Varieties of Kale Kale contains a variety of vitamins and minerals which are good for everyday life and wellness. Some vitamins and minerals present in Kale are: A, K, C, B6, Manganese, Calcium, Copper, Potassium, and Magnesium. Probably one of the more impressive qualities Kale conveys is the amount of antioxidants it possesses. Both quercetin and kaempferol are some powerful antioxidants found in Kale and they are known to do wonders for the body. [2] These two super compounds are best known to decrease inflammation in the body which in turn wards off a whole host of diseases!

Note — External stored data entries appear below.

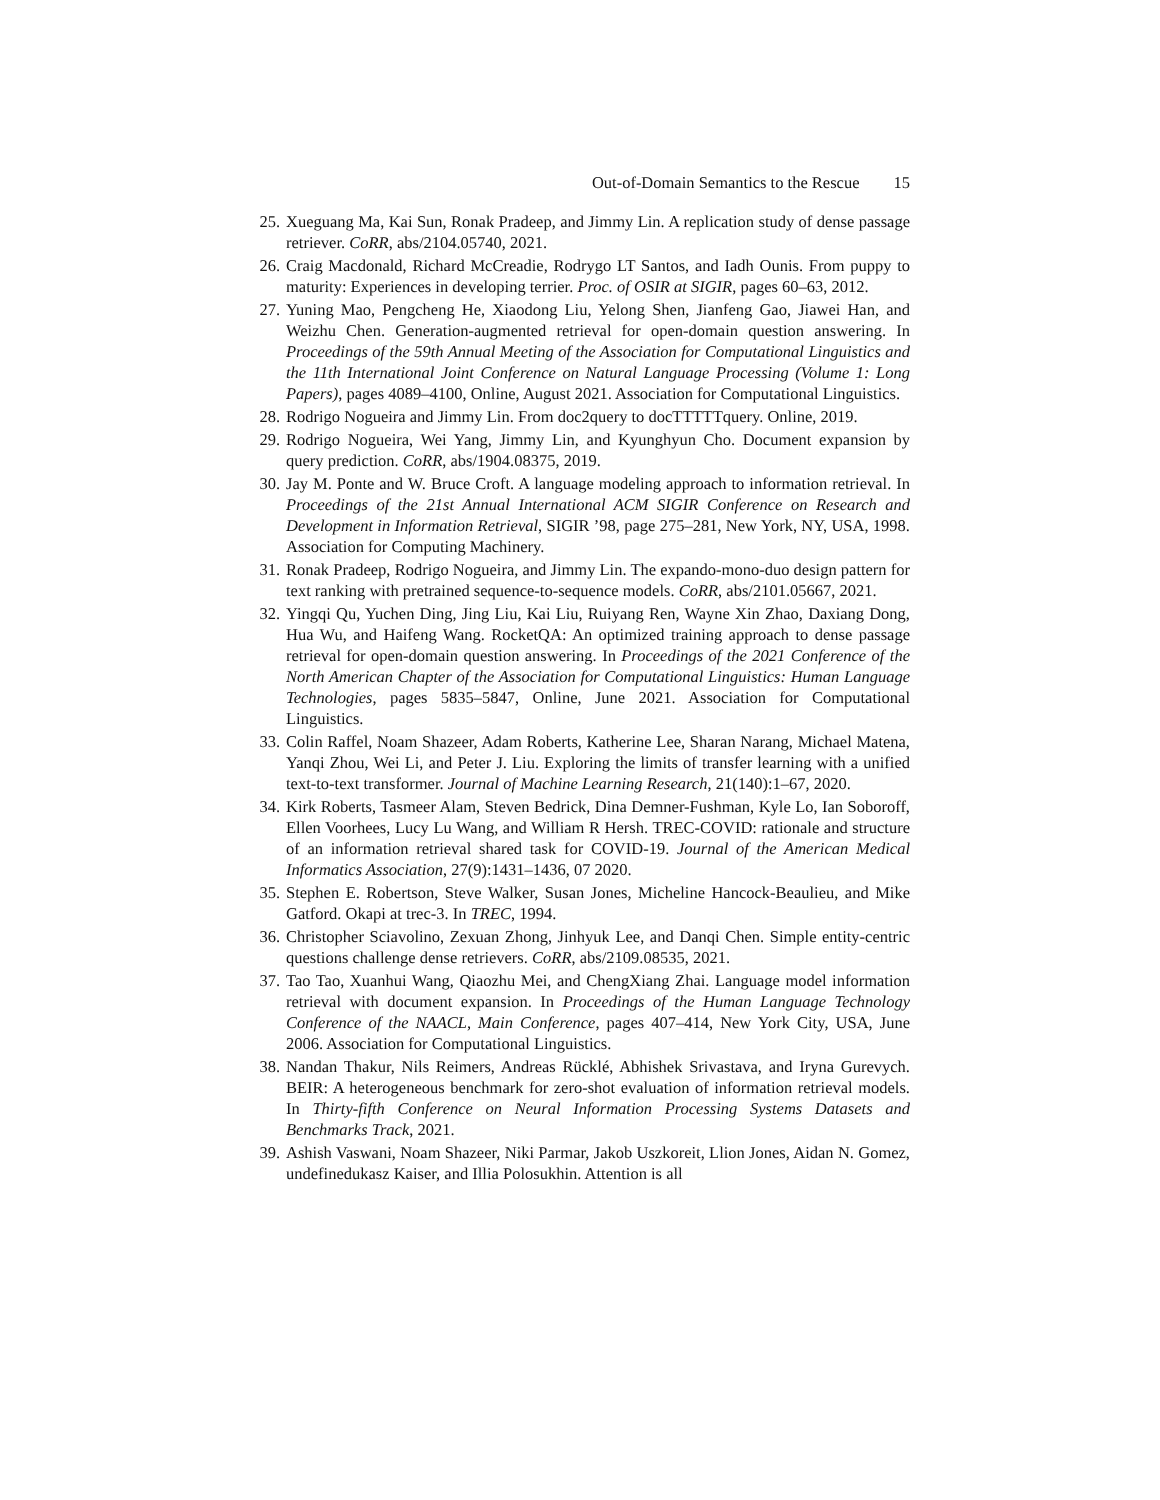Out-of-Domain Semantics to the Rescue 15
25. Xueguang Ma, Kai Sun, Ronak Pradeep, and Jimmy Lin. A replication study of dense passage retriever. CoRR, abs/2104.05740, 2021.
26. Craig Macdonald, Richard McCreadie, Rodrygo LT Santos, and Iadh Ounis. From puppy to maturity: Experiences in developing terrier. Proc. of OSIR at SIGIR, pages 60–63, 2012.
27. Yuning Mao, Pengcheng He, Xiaodong Liu, Yelong Shen, Jianfeng Gao, Jiawei Han, and Weizhu Chen. Generation-augmented retrieval for open-domain question answering. In Proceedings of the 59th Annual Meeting of the Association for Computational Linguistics and the 11th International Joint Conference on Natural Language Processing (Volume 1: Long Papers), pages 4089–4100, Online, August 2021. Association for Computational Linguistics.
28. Rodrigo Nogueira and Jimmy Lin. From doc2query to docTTTTTquery. Online, 2019.
29. Rodrigo Nogueira, Wei Yang, Jimmy Lin, and Kyunghyun Cho. Document expansion by query prediction. CoRR, abs/1904.08375, 2019.
30. Jay M. Ponte and W. Bruce Croft. A language modeling approach to information retrieval. In Proceedings of the 21st Annual International ACM SIGIR Conference on Research and Development in Information Retrieval, SIGIR ’98, page 275–281, New York, NY, USA, 1998. Association for Computing Machinery.
31. Ronak Pradeep, Rodrigo Nogueira, and Jimmy Lin. The expando-mono-duo design pattern for text ranking with pretrained sequence-to-sequence models. CoRR, abs/2101.05667, 2021.
32. Yingqi Qu, Yuchen Ding, Jing Liu, Kai Liu, Ruiyang Ren, Wayne Xin Zhao, Daxiang Dong, Hua Wu, and Haifeng Wang. RocketQA: An optimized training approach to dense passage retrieval for open-domain question answering. In Proceedings of the 2021 Conference of the North American Chapter of the Association for Computational Linguistics: Human Language Technologies, pages 5835–5847, Online, June 2021. Association for Computational Linguistics.
33. Colin Raffel, Noam Shazeer, Adam Roberts, Katherine Lee, Sharan Narang, Michael Matena, Yanqi Zhou, Wei Li, and Peter J. Liu. Exploring the limits of transfer learning with a unified text-to-text transformer. Journal of Machine Learning Research, 21(140):1–67, 2020.
34. Kirk Roberts, Tasmeer Alam, Steven Bedrick, Dina Demner-Fushman, Kyle Lo, Ian Soboroff, Ellen Voorhees, Lucy Lu Wang, and William R Hersh. TREC-COVID: rationale and structure of an information retrieval shared task for COVID-19. Journal of the American Medical Informatics Association, 27(9):1431–1436, 07 2020.
35. Stephen E. Robertson, Steve Walker, Susan Jones, Micheline Hancock-Beaulieu, and Mike Gatford. Okapi at trec-3. In TREC, 1994.
36. Christopher Sciavolino, Zexuan Zhong, Jinhyuk Lee, and Danqi Chen. Simple entity-centric questions challenge dense retrievers. CoRR, abs/2109.08535, 2021.
37. Tao Tao, Xuanhui Wang, Qiaozhu Mei, and ChengXiang Zhai. Language model information retrieval with document expansion. In Proceedings of the Human Language Technology Conference of the NAACL, Main Conference, pages 407–414, New York City, USA, June 2006. Association for Computational Linguistics.
38. Nandan Thakur, Nils Reimers, Andreas Rücklé, Abhishek Srivastava, and Iryna Gurevych. BEIR: A heterogeneous benchmark for zero-shot evaluation of information retrieval models. In Thirty-fifth Conference on Neural Information Processing Systems Datasets and Benchmarks Track, 2021.
39. Ashish Vaswani, Noam Shazeer, Niki Parmar, Jakob Uszkoreit, Llion Jones, Aidan N. Gomez, undefinedukasz Kaiser, and Illia Polosukhin. Attention is all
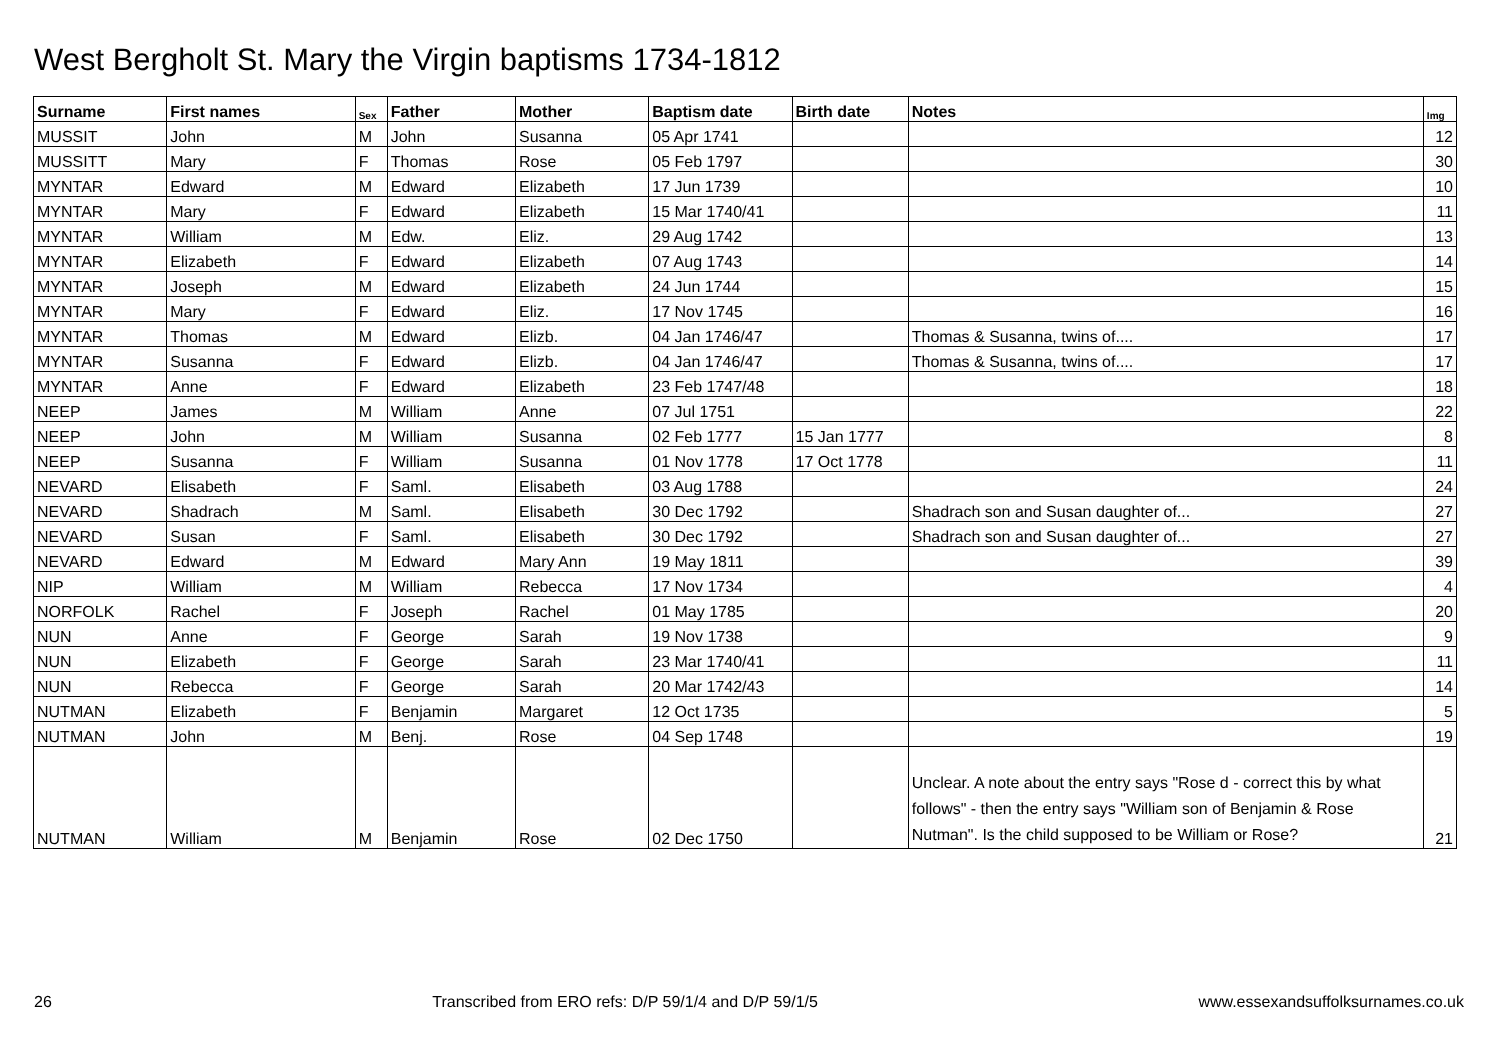West Bergholt St. Mary the Virgin baptisms 1734-1812
| Surname | First names | Sex | Father | Mother | Baptism date | Birth date | Notes | Img |
| --- | --- | --- | --- | --- | --- | --- | --- | --- |
| MUSSIT | John | M | John | Susanna | 05 Apr 1741 | | | 12 |
| MUSSITT | Mary | F | Thomas | Rose | 05 Feb 1797 | | | 30 |
| MYNTAR | Edward | M | Edward | Elizabeth | 17 Jun 1739 | | | 10 |
| MYNTAR | Mary | F | Edward | Elizabeth | 15 Mar 1740/41 | | | 11 |
| MYNTAR | William | M | Edw. | Eliz. | 29 Aug 1742 | | | 13 |
| MYNTAR | Elizabeth | F | Edward | Elizabeth | 07 Aug 1743 | | | 14 |
| MYNTAR | Joseph | M | Edward | Elizabeth | 24 Jun 1744 | | | 15 |
| MYNTAR | Mary | F | Edward | Eliz. | 17 Nov 1745 | | | 16 |
| MYNTAR | Thomas | M | Edward | Elizb. | 04 Jan 1746/47 | | Thomas & Susanna, twins of.... | 17 |
| MYNTAR | Susanna | F | Edward | Elizb. | 04 Jan 1746/47 | | Thomas & Susanna, twins of.... | 17 |
| MYNTAR | Anne | F | Edward | Elizabeth | 23 Feb 1747/48 | | | 18 |
| NEEP | James | M | William | Anne | 07 Jul 1751 | | | 22 |
| NEEP | John | M | William | Susanna | 02 Feb 1777 | 15 Jan 1777 | | 8 |
| NEEP | Susanna | F | William | Susanna | 01 Nov 1778 | 17 Oct 1778 | | 11 |
| NEVARD | Elisabeth | F | Saml. | Elisabeth | 03 Aug 1788 | | | 24 |
| NEVARD | Shadrach | M | Saml. | Elisabeth | 30 Dec 1792 | | Shadrach son and Susan daughter of... | 27 |
| NEVARD | Susan | F | Saml. | Elisabeth | 30 Dec 1792 | | Shadrach son and Susan daughter of... | 27 |
| NEVARD | Edward | M | Edward | Mary Ann | 19 May 1811 | | | 39 |
| NIP | William | M | William | Rebecca | 17 Nov 1734 | | | 4 |
| NORFOLK | Rachel | F | Joseph | Rachel | 01 May 1785 | | | 20 |
| NUN | Anne | F | George | Sarah | 19 Nov 1738 | | | 9 |
| NUN | Elizabeth | F | George | Sarah | 23 Mar 1740/41 | | | 11 |
| NUN | Rebecca | F | George | Sarah | 20 Mar 1742/43 | | | 14 |
| NUTMAN | Elizabeth | F | Benjamin | Margaret | 12 Oct 1735 | | | 5 |
| NUTMAN | John | M | Benj. | Rose | 04 Sep 1748 | | | 19 |
| NUTMAN | William | M | Benjamin | Rose | 02 Dec 1750 | | Unclear. A note about the entry says "Rose d - correct this by what follows" - then the entry says "William son of Benjamin & Rose Nutman". Is the child supposed to be William or Rose? | 21 |
26 Transcribed from ERO refs: D/P 59/1/4 and D/P 59/1/5 www.essexandsuffolksurnames.co.uk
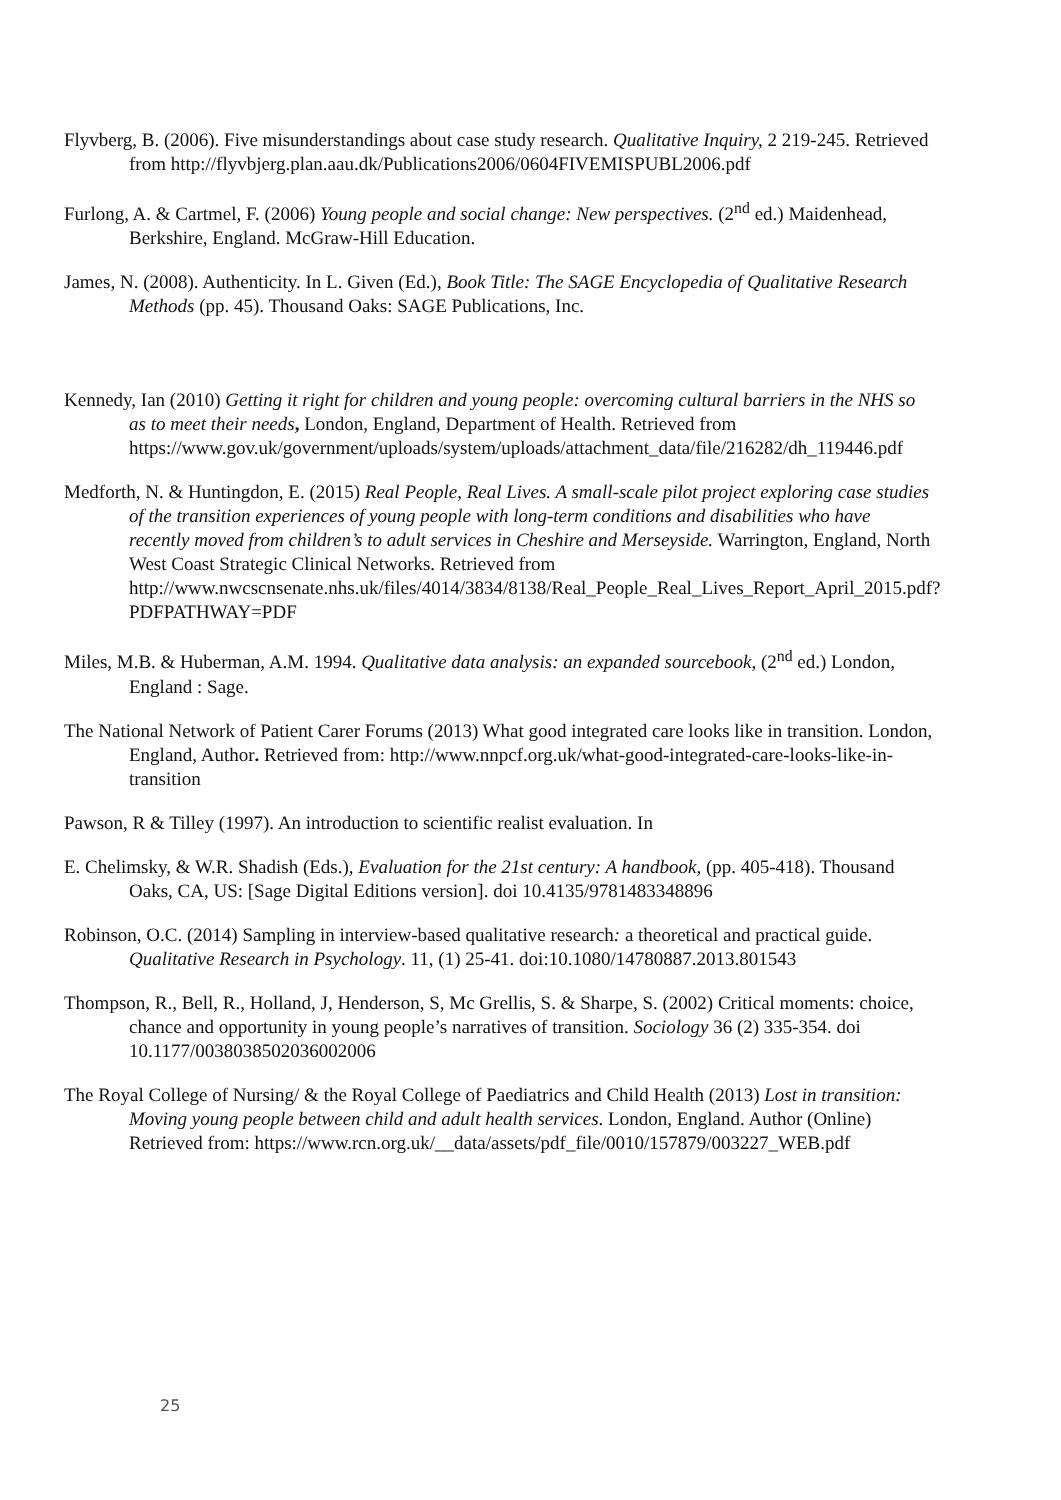Flyvberg, B. (2006). Five misunderstandings about case study research. Qualitative Inquiry, 2 219-245. Retrieved from http://flyvbjerg.plan.aau.dk/Publications2006/0604FIVEMISPUBL2006.pdf
Furlong, A. & Cartmel, F. (2006) Young people and social change: New perspectives. (2<sup>nd</sup> ed.) Maidenhead, Berkshire, England. McGraw-Hill Education.
James, N. (2008). Authenticity. In L. Given (Ed.), Book Title: The SAGE Encyclopedia of Qualitative Research Methods (pp. 45). Thousand Oaks: SAGE Publications, Inc.
Kennedy, Ian (2010) Getting it right for children and young people: overcoming cultural barriers in the NHS so as to meet their needs, London, England, Department of Health. Retrieved from https://www.gov.uk/government/uploads/system/uploads/attachment_data/file/216282/dh_119446.pdf
Medforth, N. & Huntingdon, E. (2015) Real People, Real Lives. A small-scale pilot project exploring case studies of the transition experiences of young people with long-term conditions and disabilities who have recently moved from children’s to adult services in Cheshire and Merseyside. Warrington, England, North West Coast Strategic Clinical Networks. Retrieved from http://www.nwcscnsenate.nhs.uk/files/4014/3834/8138/Real_People_Real_Lives_Report_April_2015.pdf?PDFPATHWAY=PDF
Miles, M.B. & Huberman, A.M. 1994. Qualitative data analysis: an expanded sourcebook, (2<sup>nd</sup> ed.) London, England : Sage.
The National Network of Patient Carer Forums (2013) What good integrated care looks like in transition. London, England, Author. Retrieved from: http://www.nnpcf.org.uk/what-good-integrated-care-looks-like-in-transition
Pawson, R & Tilley (1997). An introduction to scientific realist evaluation. In
E. Chelimsky, & W.R. Shadish (Eds.), Evaluation for the 21st century: A handbook, (pp. 405-418). Thousand Oaks, CA, US: [Sage Digital Editions version]. doi 10.4135/9781483348896
Robinson, O.C. (2014) Sampling in interview-based qualitative research: a theoretical and practical guide. Qualitative Research in Psychology. 11, (1) 25-41. doi:10.1080/14780887.2013.801543
Thompson, R., Bell, R., Holland, J, Henderson, S, Mc Grellis, S. & Sharpe, S. (2002) Critical moments: choice, chance and opportunity in young people’s narratives of transition. Sociology 36 (2) 335-354. doi 10.1177/0038038502036002006
The Royal College of Nursing/ & the Royal College of Paediatrics and Child Health (2013) Lost in transition: Moving young people between child and adult health services. London, England. Author (Online) Retrieved from: https://www.rcn.org.uk/__data/assets/pdf_file/0010/157879/003227_WEB.pdf
25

Kale also has an abundance of Vitamin A and C which helps protect both your skin, and immunity from harsh free radicals that wreak havoc in the body. Lastly, another great quality Kale provides is the fact that it is high in calcium. That’s right, Kale has more calcium per serving than milk does! Who would have even guessed?  If you are not a dairy lover, but like Kale you are in luck for ample amounts of calcium to sustain healthy bones and teeth! [3] Overall, it is nutrient dense and comes in a variety of colors and types. The most popular types are Scots, Curly, and Tuscan otherwise known as Dinosaur Kale!

Facts On Kale

  • Kale develops large, curly or plain leaves arranged in the form of rosette. Leaves can be light or dark green, violet-green or violet-brown colored.
  • Kale was an integral part of human diet before the introduction of cabbage (its closest relative), somewhere during the Middle Ages.
  • Kale can decrease blood cholesterol level and absorption of fat from food. It also acts beneficially on the function of liver.
  • Kale develops large, curly or plain leaves arranged in the form of rosette. Leaves can be light or dark green, violet-green or violet-brown colored.” [4]

Even though this food gets teased as a “trendy” food that might be a fad to some, it truly has been around for thousands of years. Back in the middle ages it was an important part of the human diet, and nothing has changed since then! Go grab yourself some nutritious kale, and get ready to reap the benefits ten fold!